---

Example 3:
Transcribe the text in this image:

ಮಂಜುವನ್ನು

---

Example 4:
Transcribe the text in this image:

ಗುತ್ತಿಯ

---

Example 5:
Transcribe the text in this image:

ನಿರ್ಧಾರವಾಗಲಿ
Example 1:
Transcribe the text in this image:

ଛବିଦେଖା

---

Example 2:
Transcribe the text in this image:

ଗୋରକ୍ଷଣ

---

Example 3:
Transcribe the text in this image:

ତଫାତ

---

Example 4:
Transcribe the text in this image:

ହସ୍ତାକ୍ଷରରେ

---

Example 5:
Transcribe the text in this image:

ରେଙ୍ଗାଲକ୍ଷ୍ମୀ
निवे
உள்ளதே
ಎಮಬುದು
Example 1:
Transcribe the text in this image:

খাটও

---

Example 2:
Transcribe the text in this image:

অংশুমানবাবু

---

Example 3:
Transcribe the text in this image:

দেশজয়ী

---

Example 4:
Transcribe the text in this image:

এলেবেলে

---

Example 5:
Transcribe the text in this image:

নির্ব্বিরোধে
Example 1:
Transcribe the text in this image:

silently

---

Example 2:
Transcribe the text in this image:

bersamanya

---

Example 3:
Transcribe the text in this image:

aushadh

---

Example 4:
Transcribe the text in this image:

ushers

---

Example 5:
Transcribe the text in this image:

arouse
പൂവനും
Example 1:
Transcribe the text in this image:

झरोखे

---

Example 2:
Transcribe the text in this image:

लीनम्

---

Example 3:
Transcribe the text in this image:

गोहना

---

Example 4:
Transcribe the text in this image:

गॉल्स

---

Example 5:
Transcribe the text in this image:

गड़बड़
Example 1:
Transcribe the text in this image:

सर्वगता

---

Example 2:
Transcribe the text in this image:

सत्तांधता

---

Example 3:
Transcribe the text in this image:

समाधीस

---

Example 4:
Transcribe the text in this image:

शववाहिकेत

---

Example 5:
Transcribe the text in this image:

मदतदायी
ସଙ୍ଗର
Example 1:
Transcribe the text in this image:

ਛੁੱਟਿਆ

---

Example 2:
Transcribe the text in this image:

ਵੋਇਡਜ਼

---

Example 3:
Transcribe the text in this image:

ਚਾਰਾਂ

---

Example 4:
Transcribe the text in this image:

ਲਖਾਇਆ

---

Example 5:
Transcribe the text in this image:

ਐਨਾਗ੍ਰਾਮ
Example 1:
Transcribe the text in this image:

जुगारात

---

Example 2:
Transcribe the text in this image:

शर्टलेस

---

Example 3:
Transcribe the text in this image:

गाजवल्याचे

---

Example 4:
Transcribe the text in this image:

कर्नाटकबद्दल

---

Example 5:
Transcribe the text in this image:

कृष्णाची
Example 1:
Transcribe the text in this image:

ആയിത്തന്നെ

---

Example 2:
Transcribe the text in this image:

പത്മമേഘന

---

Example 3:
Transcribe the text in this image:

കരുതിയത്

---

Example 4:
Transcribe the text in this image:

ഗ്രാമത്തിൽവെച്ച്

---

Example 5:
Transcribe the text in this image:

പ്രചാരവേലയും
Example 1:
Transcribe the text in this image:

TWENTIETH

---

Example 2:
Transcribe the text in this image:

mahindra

▸ Activity: The material must be transcribed exactly, down to the last line.

▸ Reply:
---

Example 3:
Transcribe the text in this image:

ಮಂಜುವನ್ನು

---

Example 4:
Transcribe the text in this image:

ಗುತ್ತಿಯ

---

Example 5:
Transcribe the text in this image:

ನಿರ್ಧಾರವಾಗಲಿ
Example 1:
Transcribe the text in this image:

ଛବିଦେଖା

---

Example 2:
Transcribe the text in this image:

ଗୋରକ୍ଷଣ

---

Example 3:
Transcribe the text in this image:

ତଫାତ

---

Example 4:
Transcribe the text in this image:

ହସ୍ତାକ୍ଷରରେ

---

Example 5:
Transcribe the text in this image:

ରେଙ୍ଗାଲକ୍ଷ୍ମୀ
निवे
உள்ளதே
ಎಮಬುದು
Example 1:
Transcribe the text in this image:

খাটও

---

Example 2:
Transcribe the text in this image:

অংশুমানবাবু

---

Example 3:
Transcribe the text in this image:

দেশজয়ী

---

Example 4:
Transcribe the text in this image:

এলেবেলে

---

Example 5:
Transcribe the text in this image:

নির্ব্বিরোধে
Example 1:
Transcribe the text in this image:

silently

---

Example 2:
Transcribe the text in this image:

bersamanya

---

Example 3:
Transcribe the text in this image:

aushadh

---

Example 4:
Transcribe the text in this image:

ushers

---

Example 5:
Transcribe the text in this image:

arouse
പൂവനും
Example 1:
Transcribe the text in this image:

झरोखे

---

Example 2:
Transcribe the text in this image:

लीनम्

---

Example 3:
Transcribe the text in this image:

गोहना

---

Example 4:
Transcribe the text in this image:

गॉल्स

---

Example 5:
Transcribe the text in this image:

गड़बड़
Example 1:
Transcribe the text in this image:

सर्वगता

---

Example 2:
Transcribe the text in this image:

सत्तांधता

---

Example 3:
Transcribe the text in this image:

समाधीस

---

Example 4:
Transcribe the text in this image:

शववाहिकेत

---

Example 5:
Transcribe the text in this image:

मदतदायी
ସଙ୍ଗର
Example 1:
Transcribe the text in this image:

ਛੁੱਟਿਆ

---

Example 2:
Transcribe the text in this image:

ਵੋਇਡਜ਼

---

Example 3:
Transcribe the text in this image:

ਚਾਰਾਂ

---

Example 4:
Transcribe the text in this image:

ਲਖਾਇਆ

---

Example 5:
Transcribe the text in this image:

ਐਨਾਗ੍ਰਾਮ
Example 1:
Transcribe the text in this image:

जुगारात

---

Example 2:
Transcribe the text in this image:

शर्टलेस

---

Example 3:
Transcribe the text in this image:

गाजवल्याचे

---

Example 4:
Transcribe the text in this image:

कर्नाटकबद्दल

---

Example 5:
Transcribe the text in this image:

कृष्णाची
Example 1:
Transcribe the text in this image:

ആയിത്തന്നെ

---

Example 2:
Transcribe the text in this image:

പത്മമേഘന

---

Example 3:
Transcribe the text in this image:

കരുതിയത്

---

Example 4:
Transcribe the text in this image:

ഗ്രാമത്തിൽവെച്ച്

---

Example 5:
Transcribe the text in this image:

പ്രചാരവേലയും
Example 1:
Transcribe the text in this image:

TWENTIETH

---

Example 2:
Transcribe the text in this image:

mahindra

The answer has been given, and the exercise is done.